5. Medical Education: Education and awareness is needed regarding…the evidence-based fact that this is not a somatoform or mental health disorder”.
4. Verbatim Quotations from the video of Dr Ronald Davis from The Open Medicine Institute (OMI)
Dr Davis is Professor of Biology and Genetics at Stanford University and Director of Stanford Genome Technology Centre; he is a member of The National Academy of Sciences and was a member of the Institute of Medicine Panel that was re-evaluating ME; he was also involved in a very large trauma study involving 16 universities and 100 investigators. He spoke about his son, who is "extremely severely" ill with ME.
“It’s been clear from what everybody has said before me that this is a horrible disease….It’s clear this disease is a problem medically for people, but one of the horrible things about it is that patients are often told there’s nothing wrong with them and I think that hurts an awful lot….We saw how hard that was for them, feeling so sick and yet no-one believed them.
“We will assay everything we can possibly assay … that means blood, saliva, urine, sweat, faeces, and do an extensive analysis.
“This is a horrible problem, and a big one….it’s a major disease.
“It’s remarkable how insidious this thing is, in the sense that people who have it don’t look sick, so nobody believes them.
“The standard medical procedures that the doctor will run – liver function, kidney function etc etc –they’re fine, but if you look deeper, (my son) is not fine.
“Some of the things we’ve measured are 16 standard deviations away from normal. That’s a major problem.
“We found several hundred things that are out of whack….Probably that will be the same for other people (with ME).
“Physicians need to take care of the patients….Every person…needs to have some level of support”.
5. Response by Dr Ronald Davis to Grant Rejection by NINDS
The National Institute of Neurological Diseases and Stroke (NINDS) rejected the pre-application funding proposal from the OMI on the grounds that “it was not clear that the proposal falls within the mission of NINDS”. Dr Davis’ response was unequivocal: “The mission of NINDS is to study diseases with a neurological component. CFS is clearly such a disease”.
6. Confirmation that high-ranking scientists are willing to carry out research into ME
Following the assertion that there is a paucity of scientists willing to do research into ME, in their letter of 17th August 2015 to Senator Mikulski requesting funding, Dr Ronald Davis et al wrote:
“There are Nobel Laureates, several members of the National Academy of Sciences, biochemists, biophysicists, geneticists, immunologists, neuroscientists, experts in public health and infectious disease, epidemiologists, and physicians eager and ready to study this disease, were adequate funding made available”.

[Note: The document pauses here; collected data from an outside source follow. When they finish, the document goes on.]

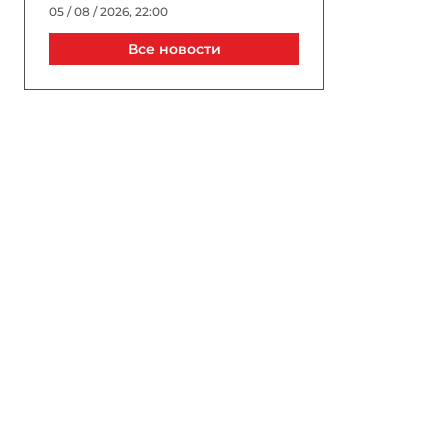
05 / 08 / 2026, 22:00
Все новости
Джиджи Хадид и Брэдли
Купер тайно поженились в
Нью-Йорке?
05 / 08 / 2026, 21:40
Выборы президента УЕФА
пройдут в Астане в 2027
году
05 / 08 / 2026, 21:20
Трагедия в известном ТЦ
Баку: сотрудник погиб, упав
в шахту лифта
05 / 08 / 2026, 20:40
В Турции спустя 10 лет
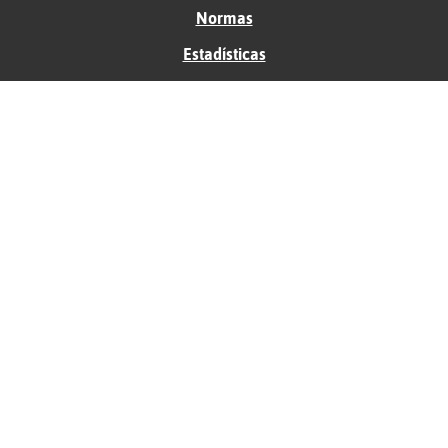
Normas
Estadísticas
Historias
Tu foro gratis
Contacto
Ayuda
Condiciones de uso
Privacidad
Política de cookies
Soporte
Anunciantes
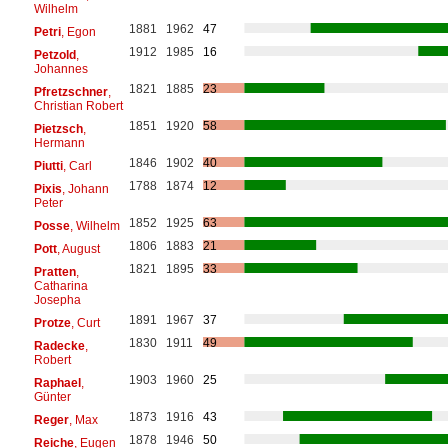
Wilhelm
1881
1962
47
Petri
, Egon
1912
1985
16
Petzold
,
Johannes
1821
1885
23
Pfretzschner
,
Christian Robert
1851
1920
58
Pietzsch
,
Hermann
1846
1902
40
Piutti
, Carl
1788
1874
12
Pixis
, Johann
Peter
1852
1925
63
Posse
, Wilhelm
1806
1883
21
Pott
, August
1821
1895
33
Pratten
,
Catharina
Josepha
1891
1967
37
Protze
, Curt
1830
1911
49
Radecke
,
Robert
1903
1960
25
Raphael
,
Günter
1873
1916
43
Reger
, Max
1878
1946
50
Reiche
, Eugen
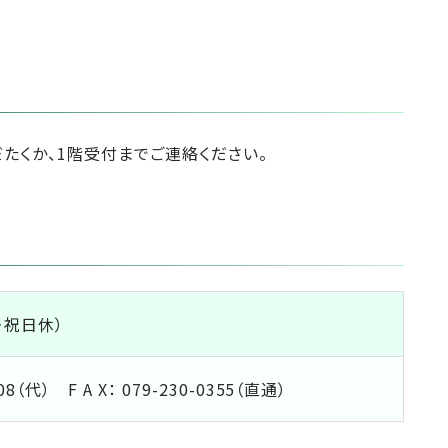
たくか、1階受付までご連絡ください。
日・祝日休）
08（代） F A X： 079-230-0355（直通）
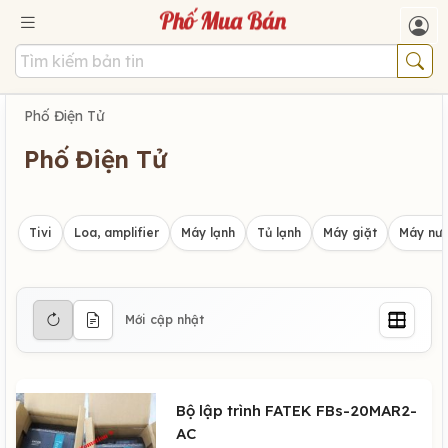
Phố Điện Tử
Phố Điện Tử
Tivi
Loa, amplifier
Máy lạnh
Tủ lạnh
Máy giặt
Máy nướ
Mới cập nhật
Bộ lập trình FATEK FBs-20MAR2-
AC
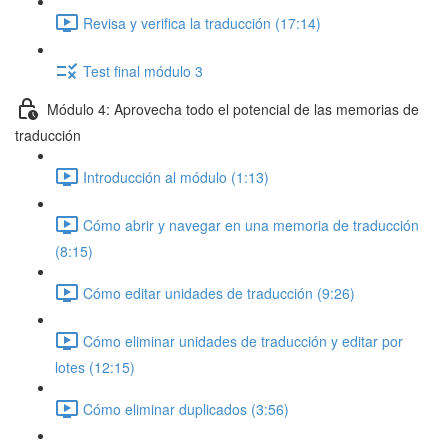
Revisa y verifica la traducción (17:14)
Test final módulo 3
Módulo 4: Aprovecha todo el potencial de las memorias de
traducción
Introducción al módulo (1:13)
Cómo abrir y navegar en una memoria de traducción
(8:15)
Cómo editar unidades de traducción (9:26)
Cómo eliminar unidades de traducción y editar por
lotes (12:15)
Cómo eliminar duplicados (3:56)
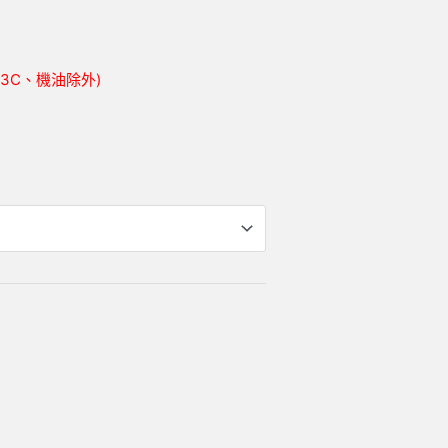
胎、3C、機油除外)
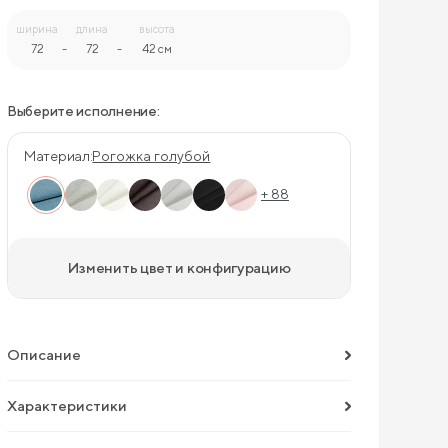
ширина
длина
высота
72
-
72
-
42 см
Выберите исполнение:
Материал:
Рогожка голубой
+ 88
Изменить цвет и конфигурацию
Описание
Характеристики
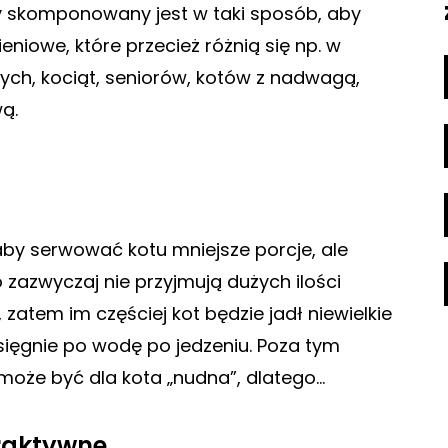
y skomponowany jest w taki sposób, aby
niowe, które przecież różnią się np. w
ych, kociąt, seniorów, kotów z nadwagą,
ą.
y serwować kotu mniejsze porcje, ale
o zazwyczaj nie przyjmują dużych ilości
zatem im częściej kot będzie jadł niewielkie
 sięgnie po wodę po jedzeniu. Poza tym
 może być dla kota „nudna”, dlatego…
raktywne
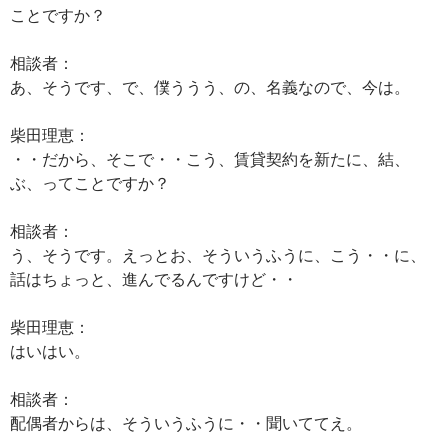
ことですか？
相談者：
あ、そうです、で、僕ううう、の、名義なので、今は。
柴田理恵：
・・だから、そこで・・こう、賃貸契約を新たに、結、
ぶ、ってことですか？
相談者：
う、そうです。えっとお、そういうふうに、こう・・に、
話はちょっと、進んでるんですけど・・
柴田理恵：
はいはい。
相談者：
配偶者からは、そういうふうに・・聞いててえ。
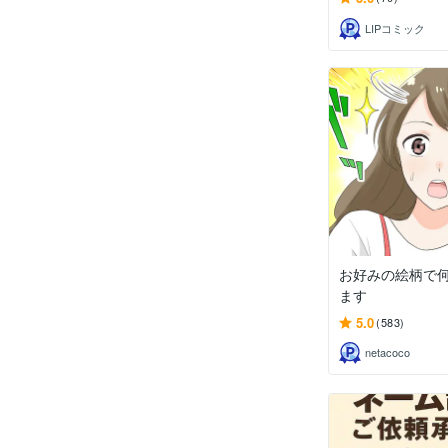
LIPコミック
お好みの絵柄で
ます
5.0
(583)
netacoco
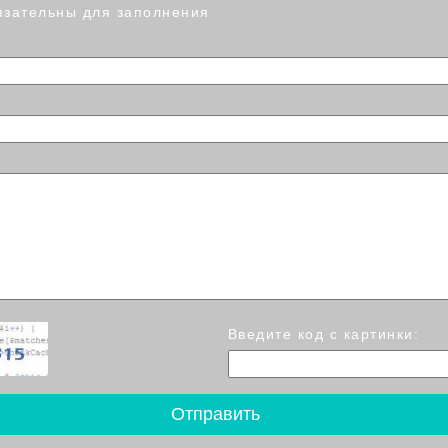
язательны для заполнения
Введите код с картинки:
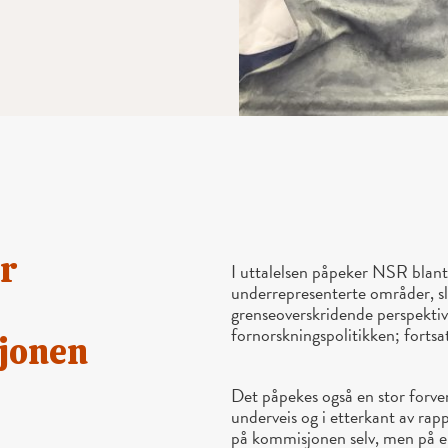
r
I uttalelsen påpeker NSR blant
underrepresenterte områder, s
grenseoverskridende perspekti
fornorskningspolitikken; fort
jonen
Det påpekes også en stor for
underveis og i etterkant av ra
på kommisjonen selv, men på en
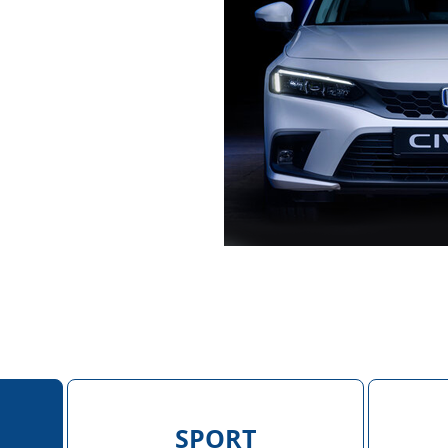
SPORT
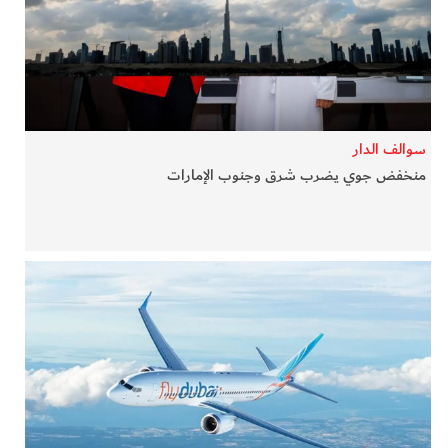
في المرمى
وثائقيات الخور
فن وثقافة
سوالف الدار
منخفض جوي يضرب شرق وجنوب الإمارات
كوكب دبي
تقارير الخور
فيديو
كل الأقسام
أبناء الديرة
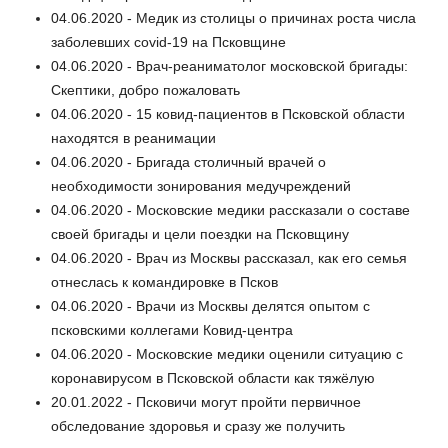
04.06.2020 - Медик из столицы о причинах роста числа
заболевших covid-19 на Псковщине
04.06.2020 - Врач-реаниматолог московской бригады:
Скептики, добро пожаловать
04.06.2020 - 15 ковид-пациентов в Псковской области
находятся в реанимации
04.06.2020 - Бригада столичный врачей о
необходимости зонирования медучреждений
04.06.2020 - Московские медики рассказали о составе
своей бригады и цели поездки на Псковщину
04.06.2020 - Врач из Москвы рассказал, как его семья
отнеслась к командировке в Псков
04.06.2020 - Врачи из Москвы делятся опытом с
псковскими коллегами Ковид-центра
04.06.2020 - Московские медики оценили ситуацию с
коронавирусом в Псковской области как тяжёлую
20.01.2022 - Псковичи могут пройти первичное
обследование здоровья и сразу же получить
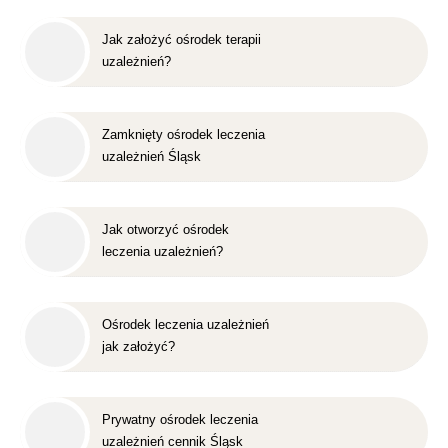
Jak założyć ośrodek terapii
uzależnień?
Zamknięty ośrodek leczenia
uzależnień Śląsk
Jak otworzyć ośrodek
leczenia uzależnień?
Ośrodek leczenia uzależnień
jak założyć?
Prywatny ośrodek leczenia
uzależnień cennik Śląsk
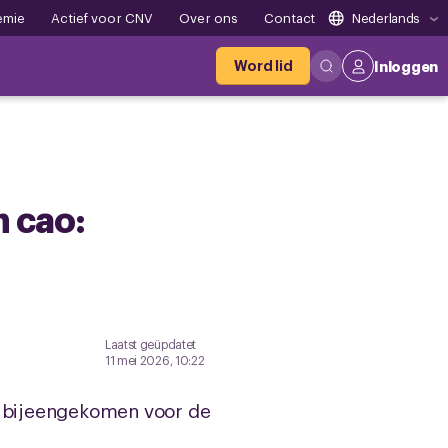
emie
Actief voor CNV
Over ons
Contact
Nederlands
Word lid
Inloggen
n cao:
Laatst geüpdatet
11 mei 2026, 10:22
er bijeengekomen voor de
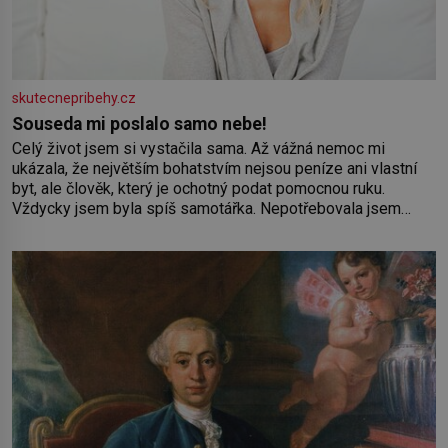
skutecnepribehy.cz
Souseda mi poslalo samo nebe!
Celý život jsem si vystačila sama. Až vážná nemoc mi
ukázala, že největším bohatstvím nejsou peníze ani vlastní
byt, ale člověk, který je ochotný podat pomocnou ruku.
Vždycky jsem byla spíš samotářka. Nepotřebovala jsem
kolem sebe partu kamarádek ani partnera. Stačily mi knihy,
práce a hlavně klid. Hned po studiích jsem odešla z rodného
města,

The Scientific Advisory Board of the OMI includes the following:
Paul Berg, PhD, Nobel Laureate, Molecular Genetics, Stanford University
Mario Capecchi, PhD, Nobel Laureate, Genetics & Immunology, University of Utah
Mark M. Davis, PhD, Immunology, Stanford University
H. Craig Heller, PhD, Biology & Exercise Physiology, Stanford University
Andreas M. Kogelnik, MD, PhD, Infectious Disease, Open Medicine Institute
Baldomero M. Olivera, PhD, Neurobiology, University of Utah
Ronald G. Tompkins, MD, ScD, Trauma & Metabolism, Harvard Medical School
James D. Watson, PhD, Nobel Laureate, Molecular Genetics, Human Genome Project (with Francis Crick, Nobel Prizewinner for solving the structure of DNA)
Wenzhong Xiao, PhD, Computational Genomics, Harvard University, Stanford University.